I haven't found campaigns on twitter yet - do you know of any that are using it? I've signed up to follow 10 Downing Street, which is often immensely boring. I'm not that interested in the Prime Minister's visit to the Eden Project, although I wish I could go there again.

More useful are the short updates from QuakerQuaker, a United States round-up of many Quaker blogs. (We're not listed on the blogroll.) I hardly ever get round to checking out the blog-site but every so often twitter alerts me to a story or reflection I want to follow.

So are you twittering? Do you have any tips about who to follow or how twitter can be used? Would you like to see Beeston Quakers on twitter? Or would you like to use twitter more informally, to keep up with friends (or Friends)?

I'm kazbel on twitter, by the way. So far Beeston Quakers hasven't taken to twittering as a Meeting - do you think they should?

Sunday, 11 May 2008

The smell of paint

posted by kathy

Today's after-Meeting conversation ranged from the serious (Spinoza, dating the Old Testament) to the frivolous. We seem able to shift from difficult topics to light-heartedness quite easily when Meeting is over. And, of course, conversation is governed by who is there and what they have been doing or reading. At the moment we're in the shadow of exam revision and marking.

A couple of weeks ago, those of us at Meeting decided to shift Meeting for Worship to the next-door room. There were good reasons for this: it's a larger, airier room; there's a better table for books; the chairs are even more comfortable and we thought it time for a change of pictures. (The view of the garden isn't quite so good but it's still visible, especially if one of us remembers to tie back the curtains.)

We don't own a Meeting House. We rent space on Sundays. This includes the right to leave some things in boxes - our varied range of after-Meeting drinks and biscuits and activities for any children who turn up.
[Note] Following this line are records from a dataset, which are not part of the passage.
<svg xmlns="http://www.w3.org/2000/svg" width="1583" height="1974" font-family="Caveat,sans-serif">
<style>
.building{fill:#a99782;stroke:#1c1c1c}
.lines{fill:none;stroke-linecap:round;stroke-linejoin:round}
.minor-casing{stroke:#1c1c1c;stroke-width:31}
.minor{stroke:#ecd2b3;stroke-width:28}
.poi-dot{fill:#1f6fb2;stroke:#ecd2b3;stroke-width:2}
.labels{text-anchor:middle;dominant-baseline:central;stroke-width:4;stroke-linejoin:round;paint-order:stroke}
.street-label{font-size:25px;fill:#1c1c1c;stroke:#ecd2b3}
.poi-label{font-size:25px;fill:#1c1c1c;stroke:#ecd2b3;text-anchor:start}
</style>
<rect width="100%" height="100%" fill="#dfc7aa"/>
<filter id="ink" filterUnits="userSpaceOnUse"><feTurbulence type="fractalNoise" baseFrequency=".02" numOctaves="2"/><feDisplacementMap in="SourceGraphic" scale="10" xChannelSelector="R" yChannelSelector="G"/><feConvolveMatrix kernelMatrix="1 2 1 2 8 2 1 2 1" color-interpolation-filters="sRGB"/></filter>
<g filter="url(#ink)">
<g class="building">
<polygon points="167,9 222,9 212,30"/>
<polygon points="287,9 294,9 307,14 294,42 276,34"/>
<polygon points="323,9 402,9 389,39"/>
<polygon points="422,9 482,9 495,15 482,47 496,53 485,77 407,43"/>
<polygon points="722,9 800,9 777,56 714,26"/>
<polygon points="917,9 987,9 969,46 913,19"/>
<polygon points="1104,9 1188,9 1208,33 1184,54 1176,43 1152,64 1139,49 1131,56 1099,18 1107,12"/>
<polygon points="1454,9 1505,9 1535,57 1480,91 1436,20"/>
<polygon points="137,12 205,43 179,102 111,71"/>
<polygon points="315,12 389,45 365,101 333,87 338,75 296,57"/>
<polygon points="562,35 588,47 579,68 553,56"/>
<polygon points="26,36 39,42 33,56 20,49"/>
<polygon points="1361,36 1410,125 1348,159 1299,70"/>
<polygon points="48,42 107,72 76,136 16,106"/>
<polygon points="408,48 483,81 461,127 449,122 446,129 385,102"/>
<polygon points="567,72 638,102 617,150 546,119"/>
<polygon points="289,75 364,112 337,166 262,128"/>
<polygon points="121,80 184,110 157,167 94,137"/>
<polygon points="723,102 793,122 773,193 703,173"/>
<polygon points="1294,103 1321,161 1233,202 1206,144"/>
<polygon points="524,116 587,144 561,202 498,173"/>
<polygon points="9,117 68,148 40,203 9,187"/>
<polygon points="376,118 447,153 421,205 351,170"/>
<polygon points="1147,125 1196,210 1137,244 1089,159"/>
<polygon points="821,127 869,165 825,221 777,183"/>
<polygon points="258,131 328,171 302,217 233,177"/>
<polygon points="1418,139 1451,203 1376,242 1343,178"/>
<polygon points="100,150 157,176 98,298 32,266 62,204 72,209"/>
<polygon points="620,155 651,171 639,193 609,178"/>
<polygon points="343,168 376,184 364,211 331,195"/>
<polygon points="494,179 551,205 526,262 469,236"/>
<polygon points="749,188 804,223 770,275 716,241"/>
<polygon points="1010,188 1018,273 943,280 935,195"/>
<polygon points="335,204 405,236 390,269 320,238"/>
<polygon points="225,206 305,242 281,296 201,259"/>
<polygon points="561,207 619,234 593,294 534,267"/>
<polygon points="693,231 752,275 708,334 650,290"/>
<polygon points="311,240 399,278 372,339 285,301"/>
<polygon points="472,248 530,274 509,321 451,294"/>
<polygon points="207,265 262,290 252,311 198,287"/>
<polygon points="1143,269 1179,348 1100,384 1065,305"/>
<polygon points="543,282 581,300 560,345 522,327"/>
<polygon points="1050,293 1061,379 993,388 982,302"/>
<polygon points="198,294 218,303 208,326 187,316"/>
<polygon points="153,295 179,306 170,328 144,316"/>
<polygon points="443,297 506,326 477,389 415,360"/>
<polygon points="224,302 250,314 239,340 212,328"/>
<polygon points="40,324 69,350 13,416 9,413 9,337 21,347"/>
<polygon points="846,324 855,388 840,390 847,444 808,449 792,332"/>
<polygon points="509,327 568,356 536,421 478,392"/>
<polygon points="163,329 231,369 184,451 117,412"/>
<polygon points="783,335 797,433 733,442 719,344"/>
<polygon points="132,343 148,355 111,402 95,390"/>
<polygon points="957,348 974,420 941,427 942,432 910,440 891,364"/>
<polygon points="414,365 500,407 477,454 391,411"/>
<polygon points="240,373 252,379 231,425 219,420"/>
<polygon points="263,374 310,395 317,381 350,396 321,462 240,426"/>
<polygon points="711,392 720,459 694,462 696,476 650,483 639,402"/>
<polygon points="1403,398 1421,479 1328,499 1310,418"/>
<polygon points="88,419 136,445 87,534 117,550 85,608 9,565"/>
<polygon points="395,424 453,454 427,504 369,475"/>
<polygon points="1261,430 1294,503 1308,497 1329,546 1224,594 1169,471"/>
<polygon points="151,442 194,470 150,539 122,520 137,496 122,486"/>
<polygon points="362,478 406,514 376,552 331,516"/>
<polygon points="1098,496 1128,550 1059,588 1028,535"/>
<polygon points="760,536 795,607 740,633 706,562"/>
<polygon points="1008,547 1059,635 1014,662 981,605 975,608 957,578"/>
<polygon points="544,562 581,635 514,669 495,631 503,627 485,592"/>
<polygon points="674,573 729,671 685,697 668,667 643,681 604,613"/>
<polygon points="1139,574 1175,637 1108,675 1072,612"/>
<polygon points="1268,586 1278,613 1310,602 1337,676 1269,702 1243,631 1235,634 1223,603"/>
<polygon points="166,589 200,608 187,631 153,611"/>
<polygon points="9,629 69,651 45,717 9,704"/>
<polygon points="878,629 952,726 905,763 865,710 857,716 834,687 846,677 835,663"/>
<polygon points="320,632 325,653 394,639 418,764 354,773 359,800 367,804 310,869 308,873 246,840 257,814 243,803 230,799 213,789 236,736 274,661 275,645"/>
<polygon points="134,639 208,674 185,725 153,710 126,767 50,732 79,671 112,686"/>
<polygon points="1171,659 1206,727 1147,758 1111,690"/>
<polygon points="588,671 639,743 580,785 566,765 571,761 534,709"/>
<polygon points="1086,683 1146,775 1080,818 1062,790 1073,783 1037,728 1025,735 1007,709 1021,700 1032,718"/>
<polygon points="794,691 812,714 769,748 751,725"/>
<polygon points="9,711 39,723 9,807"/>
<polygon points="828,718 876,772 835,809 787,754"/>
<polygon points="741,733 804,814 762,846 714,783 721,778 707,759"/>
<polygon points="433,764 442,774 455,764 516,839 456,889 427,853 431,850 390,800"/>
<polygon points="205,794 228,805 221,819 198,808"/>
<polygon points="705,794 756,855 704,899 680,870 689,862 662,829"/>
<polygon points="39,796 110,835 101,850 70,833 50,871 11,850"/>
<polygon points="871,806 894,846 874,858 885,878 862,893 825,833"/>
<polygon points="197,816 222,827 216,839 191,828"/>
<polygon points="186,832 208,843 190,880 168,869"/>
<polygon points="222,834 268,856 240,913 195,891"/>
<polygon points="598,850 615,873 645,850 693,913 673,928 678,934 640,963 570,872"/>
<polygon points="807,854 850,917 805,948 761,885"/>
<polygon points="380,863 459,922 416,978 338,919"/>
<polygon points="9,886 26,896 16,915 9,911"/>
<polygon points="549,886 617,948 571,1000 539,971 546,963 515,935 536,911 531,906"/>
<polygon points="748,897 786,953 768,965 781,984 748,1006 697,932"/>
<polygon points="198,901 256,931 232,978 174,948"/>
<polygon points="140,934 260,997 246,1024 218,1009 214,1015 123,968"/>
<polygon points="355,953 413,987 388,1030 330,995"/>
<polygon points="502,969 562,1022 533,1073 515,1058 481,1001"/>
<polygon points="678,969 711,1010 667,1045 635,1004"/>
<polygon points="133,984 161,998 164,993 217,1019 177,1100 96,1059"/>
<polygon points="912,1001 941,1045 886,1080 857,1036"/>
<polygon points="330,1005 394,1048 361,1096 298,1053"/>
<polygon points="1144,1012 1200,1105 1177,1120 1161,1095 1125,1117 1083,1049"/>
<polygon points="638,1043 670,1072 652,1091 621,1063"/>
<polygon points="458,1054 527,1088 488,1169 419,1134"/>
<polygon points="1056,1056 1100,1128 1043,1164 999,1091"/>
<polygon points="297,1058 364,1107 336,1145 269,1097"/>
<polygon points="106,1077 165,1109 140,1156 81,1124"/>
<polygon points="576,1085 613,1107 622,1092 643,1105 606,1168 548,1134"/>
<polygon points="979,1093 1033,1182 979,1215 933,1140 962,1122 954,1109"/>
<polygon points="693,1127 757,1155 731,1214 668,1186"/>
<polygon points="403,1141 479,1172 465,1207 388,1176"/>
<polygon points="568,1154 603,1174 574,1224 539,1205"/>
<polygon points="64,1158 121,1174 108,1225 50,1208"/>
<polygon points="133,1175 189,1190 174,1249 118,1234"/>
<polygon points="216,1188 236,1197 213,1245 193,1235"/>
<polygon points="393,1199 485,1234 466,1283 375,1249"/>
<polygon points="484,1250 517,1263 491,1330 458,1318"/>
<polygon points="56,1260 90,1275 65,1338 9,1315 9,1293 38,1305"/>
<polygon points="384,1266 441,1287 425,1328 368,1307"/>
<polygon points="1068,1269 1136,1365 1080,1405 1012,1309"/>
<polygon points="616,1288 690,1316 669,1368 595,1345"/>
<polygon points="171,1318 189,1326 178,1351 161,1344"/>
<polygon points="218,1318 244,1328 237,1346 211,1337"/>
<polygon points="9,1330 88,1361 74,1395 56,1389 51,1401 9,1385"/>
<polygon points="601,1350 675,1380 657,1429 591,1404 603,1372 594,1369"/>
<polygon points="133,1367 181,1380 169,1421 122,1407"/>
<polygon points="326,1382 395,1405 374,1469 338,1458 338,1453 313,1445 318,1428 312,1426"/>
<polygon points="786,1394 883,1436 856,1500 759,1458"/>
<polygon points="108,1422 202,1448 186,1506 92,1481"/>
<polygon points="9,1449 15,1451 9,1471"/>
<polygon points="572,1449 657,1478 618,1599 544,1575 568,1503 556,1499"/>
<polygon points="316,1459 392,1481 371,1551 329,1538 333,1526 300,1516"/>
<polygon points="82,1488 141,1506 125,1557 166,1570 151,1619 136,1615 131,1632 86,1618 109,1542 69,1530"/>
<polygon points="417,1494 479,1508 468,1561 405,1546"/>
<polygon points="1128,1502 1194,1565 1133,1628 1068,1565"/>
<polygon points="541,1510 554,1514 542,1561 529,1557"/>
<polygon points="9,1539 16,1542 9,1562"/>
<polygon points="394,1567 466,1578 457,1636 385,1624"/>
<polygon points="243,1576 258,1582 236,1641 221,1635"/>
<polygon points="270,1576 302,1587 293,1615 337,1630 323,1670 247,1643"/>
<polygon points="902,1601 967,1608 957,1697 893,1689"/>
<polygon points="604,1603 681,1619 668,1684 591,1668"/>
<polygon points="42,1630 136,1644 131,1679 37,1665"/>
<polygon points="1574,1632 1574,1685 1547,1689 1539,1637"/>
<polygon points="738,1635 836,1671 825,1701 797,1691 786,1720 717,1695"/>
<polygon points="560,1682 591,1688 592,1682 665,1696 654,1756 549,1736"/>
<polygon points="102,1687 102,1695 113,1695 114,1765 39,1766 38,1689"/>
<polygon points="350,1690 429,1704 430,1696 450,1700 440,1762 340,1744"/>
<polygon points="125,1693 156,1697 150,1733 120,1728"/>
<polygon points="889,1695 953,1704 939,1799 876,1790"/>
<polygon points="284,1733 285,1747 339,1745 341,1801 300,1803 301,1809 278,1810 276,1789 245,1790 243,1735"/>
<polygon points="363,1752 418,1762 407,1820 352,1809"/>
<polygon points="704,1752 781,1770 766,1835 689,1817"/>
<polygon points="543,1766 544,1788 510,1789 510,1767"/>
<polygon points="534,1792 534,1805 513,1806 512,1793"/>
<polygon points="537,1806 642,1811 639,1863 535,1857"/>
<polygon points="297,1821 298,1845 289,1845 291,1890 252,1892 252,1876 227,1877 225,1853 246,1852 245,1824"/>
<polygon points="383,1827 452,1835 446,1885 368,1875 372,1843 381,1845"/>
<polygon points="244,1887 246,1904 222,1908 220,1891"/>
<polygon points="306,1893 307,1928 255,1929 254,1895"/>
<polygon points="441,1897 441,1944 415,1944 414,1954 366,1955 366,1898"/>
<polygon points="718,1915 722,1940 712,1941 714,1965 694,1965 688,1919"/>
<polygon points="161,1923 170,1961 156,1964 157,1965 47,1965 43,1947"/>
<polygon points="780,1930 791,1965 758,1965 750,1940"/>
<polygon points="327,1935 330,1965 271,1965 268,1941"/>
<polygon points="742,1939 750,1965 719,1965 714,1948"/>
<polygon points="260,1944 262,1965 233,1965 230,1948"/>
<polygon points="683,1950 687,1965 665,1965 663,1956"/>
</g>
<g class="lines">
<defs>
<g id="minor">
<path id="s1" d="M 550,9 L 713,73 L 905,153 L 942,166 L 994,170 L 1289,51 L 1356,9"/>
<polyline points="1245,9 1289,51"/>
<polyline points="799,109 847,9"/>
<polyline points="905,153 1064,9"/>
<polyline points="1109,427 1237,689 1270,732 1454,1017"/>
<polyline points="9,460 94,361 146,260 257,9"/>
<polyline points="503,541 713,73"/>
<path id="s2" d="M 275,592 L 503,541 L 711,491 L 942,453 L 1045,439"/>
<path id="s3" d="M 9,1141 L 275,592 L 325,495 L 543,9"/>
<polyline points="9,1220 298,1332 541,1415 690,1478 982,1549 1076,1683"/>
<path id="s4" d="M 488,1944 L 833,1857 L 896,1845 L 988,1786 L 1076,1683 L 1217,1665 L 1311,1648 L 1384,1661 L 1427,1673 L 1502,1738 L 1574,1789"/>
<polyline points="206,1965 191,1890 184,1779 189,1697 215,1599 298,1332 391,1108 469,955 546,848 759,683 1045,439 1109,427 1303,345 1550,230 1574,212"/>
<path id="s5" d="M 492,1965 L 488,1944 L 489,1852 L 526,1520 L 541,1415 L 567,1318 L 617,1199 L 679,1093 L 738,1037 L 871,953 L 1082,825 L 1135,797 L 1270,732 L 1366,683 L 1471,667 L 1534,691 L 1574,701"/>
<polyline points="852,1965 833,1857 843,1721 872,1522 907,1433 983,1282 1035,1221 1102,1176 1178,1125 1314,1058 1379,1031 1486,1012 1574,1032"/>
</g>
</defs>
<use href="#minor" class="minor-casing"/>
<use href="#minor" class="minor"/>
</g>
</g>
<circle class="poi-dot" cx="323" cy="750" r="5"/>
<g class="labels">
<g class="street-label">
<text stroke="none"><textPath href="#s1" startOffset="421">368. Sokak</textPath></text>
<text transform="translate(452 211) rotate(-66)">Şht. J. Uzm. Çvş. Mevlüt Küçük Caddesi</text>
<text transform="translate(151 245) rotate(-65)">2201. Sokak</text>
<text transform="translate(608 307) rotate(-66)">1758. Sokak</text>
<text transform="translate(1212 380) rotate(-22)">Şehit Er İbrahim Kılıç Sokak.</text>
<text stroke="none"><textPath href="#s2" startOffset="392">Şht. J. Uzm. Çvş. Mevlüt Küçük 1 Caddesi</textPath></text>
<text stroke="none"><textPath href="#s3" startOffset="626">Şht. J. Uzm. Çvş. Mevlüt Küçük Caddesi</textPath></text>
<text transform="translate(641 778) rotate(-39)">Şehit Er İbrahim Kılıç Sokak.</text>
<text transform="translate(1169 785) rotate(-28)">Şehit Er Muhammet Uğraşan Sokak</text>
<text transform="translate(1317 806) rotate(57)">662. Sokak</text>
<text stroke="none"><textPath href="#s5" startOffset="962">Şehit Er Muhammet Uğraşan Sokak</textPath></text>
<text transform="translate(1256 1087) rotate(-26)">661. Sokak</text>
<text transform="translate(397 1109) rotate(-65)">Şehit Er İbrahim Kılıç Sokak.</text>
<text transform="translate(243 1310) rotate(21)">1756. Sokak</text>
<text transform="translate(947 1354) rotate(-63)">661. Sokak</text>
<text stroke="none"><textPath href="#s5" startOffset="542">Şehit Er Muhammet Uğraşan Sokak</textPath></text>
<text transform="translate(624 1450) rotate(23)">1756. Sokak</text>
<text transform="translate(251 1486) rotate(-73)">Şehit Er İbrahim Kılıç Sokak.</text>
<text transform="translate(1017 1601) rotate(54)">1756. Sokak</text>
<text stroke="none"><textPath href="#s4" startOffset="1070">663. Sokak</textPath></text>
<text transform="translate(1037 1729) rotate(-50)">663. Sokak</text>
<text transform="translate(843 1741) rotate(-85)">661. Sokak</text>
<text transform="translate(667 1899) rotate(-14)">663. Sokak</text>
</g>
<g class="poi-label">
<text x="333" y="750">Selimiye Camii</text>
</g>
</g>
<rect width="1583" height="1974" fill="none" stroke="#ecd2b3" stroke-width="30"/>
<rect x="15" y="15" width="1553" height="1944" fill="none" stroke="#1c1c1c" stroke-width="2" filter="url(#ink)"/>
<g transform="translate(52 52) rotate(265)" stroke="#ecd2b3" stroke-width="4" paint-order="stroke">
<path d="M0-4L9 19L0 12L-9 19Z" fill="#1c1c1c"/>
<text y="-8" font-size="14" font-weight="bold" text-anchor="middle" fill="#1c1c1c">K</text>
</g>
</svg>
Our youngest attenders are now in the mid-teen range and prefer to bring computers with them when they turn up.

When Beeston Meeting came into being, we wanted to but the building we used for Meeting for Worship. The Monthly Meeting (now called Area Meeting) agreed but we lost out in a sealed-bid auction. That's how we ended up in the Day Centre, with a 4-hour booking every Sunday morning.

For a while, I wished we had a proper Meeting House. It would have been good to have a noticeboard and freedom to use the Meeting House as we wished. We all liked the idea of a space that other local people could use.

But there are advantages to renting, so long as we're able to keep using the same space. There's nothing in Quakerism that says we have to be the landlords. We're a small Meeting and welcome the opportunity to focus on our main activity, Meeting for Worship. We don't have to worry about lettings or employing wardens or paying for repairs. Mind you, I think we're all glad that there are Meeting Houses elsewhere that we can visit.

But renting means a little less control over our environment. We were just getting used to our new Meeting room when the Day Centre, quite reasonably, decided to paint it. The pictures we liked were down, our drinks' supplies had been moved (but we found them) and the room itself smelt of paint.

So we returned to the room with slightly less comfortable chairs and the old familiar pictures. The sun was so bright that we needed the curtains drawn and couldn't see into the garden outside. I missed the comfy chairs, the new pictures and the sight of bright grass outside. But I could hear the birds and be part of the deep silence of Meeting for Worship. And that's what matters.

Meeting for Worship didn't look a bit like the picture, by the way. But I couldn't resist including it.